Repeat everything in the listing below, from the line containing "genus: Prunum" down to the last line of the listing, both included, without any change.
[Begin The records]
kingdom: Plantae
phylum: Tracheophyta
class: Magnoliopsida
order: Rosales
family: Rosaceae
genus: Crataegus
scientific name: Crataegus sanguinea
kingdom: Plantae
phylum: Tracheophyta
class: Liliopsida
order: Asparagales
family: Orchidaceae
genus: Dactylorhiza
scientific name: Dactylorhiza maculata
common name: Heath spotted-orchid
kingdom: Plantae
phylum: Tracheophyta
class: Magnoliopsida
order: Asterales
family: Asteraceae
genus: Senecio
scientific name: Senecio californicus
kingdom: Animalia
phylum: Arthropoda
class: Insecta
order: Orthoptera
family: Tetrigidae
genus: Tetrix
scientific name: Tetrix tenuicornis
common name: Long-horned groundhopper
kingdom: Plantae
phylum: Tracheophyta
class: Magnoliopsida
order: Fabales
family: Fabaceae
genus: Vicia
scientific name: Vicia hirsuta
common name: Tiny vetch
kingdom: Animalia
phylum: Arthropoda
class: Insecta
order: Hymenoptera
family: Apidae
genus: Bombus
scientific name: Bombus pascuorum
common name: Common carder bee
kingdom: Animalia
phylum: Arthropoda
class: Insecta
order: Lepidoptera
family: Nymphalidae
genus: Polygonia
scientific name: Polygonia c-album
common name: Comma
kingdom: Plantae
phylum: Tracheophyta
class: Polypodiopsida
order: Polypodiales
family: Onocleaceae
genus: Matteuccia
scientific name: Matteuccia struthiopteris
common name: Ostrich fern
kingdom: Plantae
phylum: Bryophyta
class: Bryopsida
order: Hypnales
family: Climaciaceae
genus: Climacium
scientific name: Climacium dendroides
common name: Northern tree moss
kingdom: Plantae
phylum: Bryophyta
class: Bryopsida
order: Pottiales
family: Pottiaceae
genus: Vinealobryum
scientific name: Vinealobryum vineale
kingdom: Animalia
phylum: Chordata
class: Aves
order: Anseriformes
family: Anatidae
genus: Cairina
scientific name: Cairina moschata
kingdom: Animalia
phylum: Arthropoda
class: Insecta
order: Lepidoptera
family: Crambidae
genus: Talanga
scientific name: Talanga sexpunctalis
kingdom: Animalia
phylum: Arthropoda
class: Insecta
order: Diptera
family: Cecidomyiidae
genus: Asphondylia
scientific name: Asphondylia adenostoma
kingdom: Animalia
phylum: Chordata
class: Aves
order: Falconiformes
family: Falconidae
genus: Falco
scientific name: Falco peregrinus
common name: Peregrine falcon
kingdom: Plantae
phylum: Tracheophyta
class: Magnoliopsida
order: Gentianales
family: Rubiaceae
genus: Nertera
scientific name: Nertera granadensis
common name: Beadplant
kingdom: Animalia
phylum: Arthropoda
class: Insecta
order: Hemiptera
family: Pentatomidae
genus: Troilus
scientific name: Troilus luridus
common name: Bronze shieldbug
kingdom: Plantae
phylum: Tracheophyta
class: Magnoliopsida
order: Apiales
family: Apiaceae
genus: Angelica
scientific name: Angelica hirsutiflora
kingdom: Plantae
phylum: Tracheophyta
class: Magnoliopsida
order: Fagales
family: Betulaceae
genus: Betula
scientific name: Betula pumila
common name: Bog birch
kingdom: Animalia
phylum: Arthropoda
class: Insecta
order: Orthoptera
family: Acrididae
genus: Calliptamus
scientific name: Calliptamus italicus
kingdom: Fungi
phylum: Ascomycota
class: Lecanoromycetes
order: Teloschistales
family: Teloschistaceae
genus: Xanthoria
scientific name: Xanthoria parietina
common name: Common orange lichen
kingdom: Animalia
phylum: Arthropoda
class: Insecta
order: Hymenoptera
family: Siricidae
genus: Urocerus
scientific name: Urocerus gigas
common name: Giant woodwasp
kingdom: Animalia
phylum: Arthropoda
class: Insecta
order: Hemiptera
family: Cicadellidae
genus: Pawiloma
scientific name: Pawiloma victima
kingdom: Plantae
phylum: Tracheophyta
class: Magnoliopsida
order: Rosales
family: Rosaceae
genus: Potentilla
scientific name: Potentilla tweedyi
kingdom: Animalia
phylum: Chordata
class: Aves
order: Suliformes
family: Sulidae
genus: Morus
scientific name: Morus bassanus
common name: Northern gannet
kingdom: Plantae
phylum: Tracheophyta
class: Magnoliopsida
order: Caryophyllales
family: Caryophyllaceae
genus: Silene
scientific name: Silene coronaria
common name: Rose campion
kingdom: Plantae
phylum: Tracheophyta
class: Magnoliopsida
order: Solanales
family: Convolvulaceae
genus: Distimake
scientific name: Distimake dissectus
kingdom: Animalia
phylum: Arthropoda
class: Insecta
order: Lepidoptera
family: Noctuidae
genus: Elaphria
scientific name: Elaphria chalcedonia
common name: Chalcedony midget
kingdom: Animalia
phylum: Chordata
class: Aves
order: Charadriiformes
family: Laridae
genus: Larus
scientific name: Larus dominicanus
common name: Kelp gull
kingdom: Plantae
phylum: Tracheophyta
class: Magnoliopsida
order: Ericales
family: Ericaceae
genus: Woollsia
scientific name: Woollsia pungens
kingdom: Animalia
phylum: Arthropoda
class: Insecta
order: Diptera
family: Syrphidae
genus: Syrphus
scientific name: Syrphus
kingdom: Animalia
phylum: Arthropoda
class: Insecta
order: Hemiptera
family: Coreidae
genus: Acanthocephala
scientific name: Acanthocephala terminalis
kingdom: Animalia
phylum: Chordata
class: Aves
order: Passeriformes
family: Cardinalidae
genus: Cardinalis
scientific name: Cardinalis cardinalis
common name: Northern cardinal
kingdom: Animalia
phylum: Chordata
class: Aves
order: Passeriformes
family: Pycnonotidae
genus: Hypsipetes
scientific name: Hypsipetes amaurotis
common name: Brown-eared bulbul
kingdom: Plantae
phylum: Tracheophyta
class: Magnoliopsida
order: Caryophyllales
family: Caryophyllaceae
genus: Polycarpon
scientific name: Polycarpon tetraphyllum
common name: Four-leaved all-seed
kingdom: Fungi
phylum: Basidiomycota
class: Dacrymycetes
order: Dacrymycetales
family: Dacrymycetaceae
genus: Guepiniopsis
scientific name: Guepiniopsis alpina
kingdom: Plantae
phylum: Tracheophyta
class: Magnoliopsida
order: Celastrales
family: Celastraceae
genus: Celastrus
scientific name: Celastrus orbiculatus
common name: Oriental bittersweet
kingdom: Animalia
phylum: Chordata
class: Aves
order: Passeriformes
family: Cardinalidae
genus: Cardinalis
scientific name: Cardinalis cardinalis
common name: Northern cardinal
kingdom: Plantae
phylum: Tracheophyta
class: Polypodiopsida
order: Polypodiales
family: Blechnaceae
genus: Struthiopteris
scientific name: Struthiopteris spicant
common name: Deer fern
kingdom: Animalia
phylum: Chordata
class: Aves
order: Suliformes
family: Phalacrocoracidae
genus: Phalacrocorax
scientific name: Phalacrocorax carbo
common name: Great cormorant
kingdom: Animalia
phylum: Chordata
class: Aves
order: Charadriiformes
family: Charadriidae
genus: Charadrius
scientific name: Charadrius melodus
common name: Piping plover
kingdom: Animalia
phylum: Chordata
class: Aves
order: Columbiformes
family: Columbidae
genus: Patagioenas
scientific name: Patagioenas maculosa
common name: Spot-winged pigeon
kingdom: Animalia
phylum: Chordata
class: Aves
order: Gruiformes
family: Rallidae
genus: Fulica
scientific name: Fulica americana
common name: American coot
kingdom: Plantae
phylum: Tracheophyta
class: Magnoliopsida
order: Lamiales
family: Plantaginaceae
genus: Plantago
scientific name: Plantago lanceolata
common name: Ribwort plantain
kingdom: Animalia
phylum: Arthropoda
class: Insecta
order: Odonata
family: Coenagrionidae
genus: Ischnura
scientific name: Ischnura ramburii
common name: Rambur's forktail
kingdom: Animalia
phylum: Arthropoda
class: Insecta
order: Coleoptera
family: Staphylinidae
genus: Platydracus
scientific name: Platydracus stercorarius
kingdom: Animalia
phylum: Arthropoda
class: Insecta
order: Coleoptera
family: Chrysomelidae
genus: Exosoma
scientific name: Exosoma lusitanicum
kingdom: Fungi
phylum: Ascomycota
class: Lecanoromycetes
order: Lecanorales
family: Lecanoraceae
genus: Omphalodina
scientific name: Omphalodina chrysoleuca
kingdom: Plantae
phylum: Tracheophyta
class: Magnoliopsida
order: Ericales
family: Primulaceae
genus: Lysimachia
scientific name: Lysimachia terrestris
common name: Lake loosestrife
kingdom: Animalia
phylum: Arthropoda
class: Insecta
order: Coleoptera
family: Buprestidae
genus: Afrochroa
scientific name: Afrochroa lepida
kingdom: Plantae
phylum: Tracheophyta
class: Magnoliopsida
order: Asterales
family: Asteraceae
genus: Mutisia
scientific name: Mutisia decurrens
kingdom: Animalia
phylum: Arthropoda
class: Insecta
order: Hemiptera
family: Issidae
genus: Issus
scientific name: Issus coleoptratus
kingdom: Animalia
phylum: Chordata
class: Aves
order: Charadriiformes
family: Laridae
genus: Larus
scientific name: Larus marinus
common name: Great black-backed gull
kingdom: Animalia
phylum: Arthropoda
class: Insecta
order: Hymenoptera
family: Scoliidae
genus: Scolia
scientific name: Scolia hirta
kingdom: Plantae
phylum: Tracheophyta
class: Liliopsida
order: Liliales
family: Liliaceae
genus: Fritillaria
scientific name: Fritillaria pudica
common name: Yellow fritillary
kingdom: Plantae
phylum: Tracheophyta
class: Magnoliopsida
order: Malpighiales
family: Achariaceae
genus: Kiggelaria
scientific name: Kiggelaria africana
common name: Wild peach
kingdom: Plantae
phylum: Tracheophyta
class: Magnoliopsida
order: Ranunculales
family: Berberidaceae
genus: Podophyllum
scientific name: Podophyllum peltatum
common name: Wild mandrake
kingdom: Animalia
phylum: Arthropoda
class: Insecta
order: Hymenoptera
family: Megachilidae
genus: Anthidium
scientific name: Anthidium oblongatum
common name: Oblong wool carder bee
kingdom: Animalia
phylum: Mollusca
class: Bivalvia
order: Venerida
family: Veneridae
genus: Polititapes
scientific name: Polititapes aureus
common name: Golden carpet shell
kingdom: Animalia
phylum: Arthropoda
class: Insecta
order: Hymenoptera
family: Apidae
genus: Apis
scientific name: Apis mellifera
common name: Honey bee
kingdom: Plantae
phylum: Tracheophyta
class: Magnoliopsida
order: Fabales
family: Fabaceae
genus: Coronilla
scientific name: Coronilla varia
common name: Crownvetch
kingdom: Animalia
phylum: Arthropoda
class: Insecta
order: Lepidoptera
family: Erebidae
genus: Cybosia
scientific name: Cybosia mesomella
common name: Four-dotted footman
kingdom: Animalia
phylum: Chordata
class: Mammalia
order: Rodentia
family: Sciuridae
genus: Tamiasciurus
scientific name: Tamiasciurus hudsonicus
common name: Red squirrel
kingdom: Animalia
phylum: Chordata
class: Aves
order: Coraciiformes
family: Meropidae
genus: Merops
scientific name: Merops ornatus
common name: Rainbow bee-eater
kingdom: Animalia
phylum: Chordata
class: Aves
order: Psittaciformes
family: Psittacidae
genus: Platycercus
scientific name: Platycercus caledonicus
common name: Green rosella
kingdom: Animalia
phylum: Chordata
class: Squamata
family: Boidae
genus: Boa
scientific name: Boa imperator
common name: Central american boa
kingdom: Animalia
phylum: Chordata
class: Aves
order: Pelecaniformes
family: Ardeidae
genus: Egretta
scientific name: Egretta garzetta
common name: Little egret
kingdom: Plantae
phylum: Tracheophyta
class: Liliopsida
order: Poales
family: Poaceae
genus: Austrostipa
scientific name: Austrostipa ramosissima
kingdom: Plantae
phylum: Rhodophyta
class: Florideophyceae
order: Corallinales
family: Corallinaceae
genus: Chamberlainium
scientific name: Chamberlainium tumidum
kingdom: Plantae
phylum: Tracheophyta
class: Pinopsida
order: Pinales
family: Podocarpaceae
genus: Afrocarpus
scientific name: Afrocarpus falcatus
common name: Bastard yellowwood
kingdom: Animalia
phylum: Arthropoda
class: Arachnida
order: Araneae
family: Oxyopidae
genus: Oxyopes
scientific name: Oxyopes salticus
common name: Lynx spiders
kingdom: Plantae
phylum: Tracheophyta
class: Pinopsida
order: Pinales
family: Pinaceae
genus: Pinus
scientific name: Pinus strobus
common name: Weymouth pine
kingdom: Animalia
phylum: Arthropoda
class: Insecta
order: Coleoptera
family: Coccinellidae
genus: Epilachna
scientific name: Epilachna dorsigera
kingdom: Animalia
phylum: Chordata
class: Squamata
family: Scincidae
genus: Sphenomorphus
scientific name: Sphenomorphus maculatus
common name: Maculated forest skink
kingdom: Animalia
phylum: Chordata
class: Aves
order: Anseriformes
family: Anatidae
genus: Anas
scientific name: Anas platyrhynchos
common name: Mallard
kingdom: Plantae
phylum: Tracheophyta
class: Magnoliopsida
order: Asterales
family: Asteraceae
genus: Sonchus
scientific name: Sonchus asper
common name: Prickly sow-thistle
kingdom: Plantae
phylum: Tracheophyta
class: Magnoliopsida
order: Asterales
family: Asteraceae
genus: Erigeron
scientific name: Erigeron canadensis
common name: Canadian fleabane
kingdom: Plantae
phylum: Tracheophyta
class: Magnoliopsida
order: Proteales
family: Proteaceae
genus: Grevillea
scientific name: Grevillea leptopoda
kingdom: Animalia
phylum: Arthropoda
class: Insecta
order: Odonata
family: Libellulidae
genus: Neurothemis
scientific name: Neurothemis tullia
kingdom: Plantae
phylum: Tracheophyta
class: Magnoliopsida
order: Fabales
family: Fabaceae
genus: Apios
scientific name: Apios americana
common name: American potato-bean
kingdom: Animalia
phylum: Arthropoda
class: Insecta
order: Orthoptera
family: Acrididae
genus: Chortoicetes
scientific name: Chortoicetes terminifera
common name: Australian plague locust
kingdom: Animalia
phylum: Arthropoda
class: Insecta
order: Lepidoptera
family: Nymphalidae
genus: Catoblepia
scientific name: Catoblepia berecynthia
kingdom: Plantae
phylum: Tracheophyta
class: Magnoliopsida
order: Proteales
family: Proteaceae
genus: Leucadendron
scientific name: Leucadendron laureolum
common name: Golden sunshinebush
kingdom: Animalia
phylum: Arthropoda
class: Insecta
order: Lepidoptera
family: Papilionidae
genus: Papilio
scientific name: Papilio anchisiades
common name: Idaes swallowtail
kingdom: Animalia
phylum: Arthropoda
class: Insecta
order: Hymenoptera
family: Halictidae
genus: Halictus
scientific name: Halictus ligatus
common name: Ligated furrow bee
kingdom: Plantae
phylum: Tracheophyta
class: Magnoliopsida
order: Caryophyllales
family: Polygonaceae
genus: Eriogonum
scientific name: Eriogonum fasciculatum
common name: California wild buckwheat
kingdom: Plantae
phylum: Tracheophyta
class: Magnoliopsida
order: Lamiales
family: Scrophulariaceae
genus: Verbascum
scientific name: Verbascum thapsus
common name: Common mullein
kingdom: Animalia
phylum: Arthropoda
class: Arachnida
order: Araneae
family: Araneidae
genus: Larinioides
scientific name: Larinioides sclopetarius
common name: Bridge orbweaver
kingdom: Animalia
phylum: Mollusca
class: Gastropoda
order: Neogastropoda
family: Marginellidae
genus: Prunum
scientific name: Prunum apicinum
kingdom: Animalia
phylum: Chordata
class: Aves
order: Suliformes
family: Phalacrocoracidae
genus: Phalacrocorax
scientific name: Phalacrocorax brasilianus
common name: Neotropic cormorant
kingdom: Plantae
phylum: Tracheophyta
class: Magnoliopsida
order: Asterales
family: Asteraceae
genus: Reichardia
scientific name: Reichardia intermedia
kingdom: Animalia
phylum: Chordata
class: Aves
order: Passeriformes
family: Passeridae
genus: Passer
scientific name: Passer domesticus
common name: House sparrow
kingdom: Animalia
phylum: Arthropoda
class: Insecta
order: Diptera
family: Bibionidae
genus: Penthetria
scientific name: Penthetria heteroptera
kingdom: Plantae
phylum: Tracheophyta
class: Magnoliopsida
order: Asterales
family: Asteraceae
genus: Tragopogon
[End The records]
Correct result:
genus: Prunum
scientific name: Prunum apicinum
kingdom: Animalia
phylum: Chordata
class: Aves
order: Suliformes
family: Phalacrocoracidae
genus: Phalacrocorax
scientific name: Phalacrocorax brasilianus
common name: Neotropic cormorant
kingdom: Plantae
phylum: Tracheophyta
class: Magnoliopsida
order: Asterales
family: Asteraceae
genus: Reichardia
scientific name: Reichardia intermedia
kingdom: Animalia
phylum: Chordata
class: Aves
order: Passeriformes
family: Passeridae
genus: Passer
scientific name: Passer domesticus
common name: House sparrow
kingdom: Animalia
phylum: Arthropoda
class: Insecta
order: Diptera
family: Bibionidae
genus: Penthetria
scientific name: Penthetria heteroptera
kingdom: Plantae
phylum: Tracheophyta
class: Magnoliopsida
order: Asterales
family: Asteraceae
genus: Tragopogon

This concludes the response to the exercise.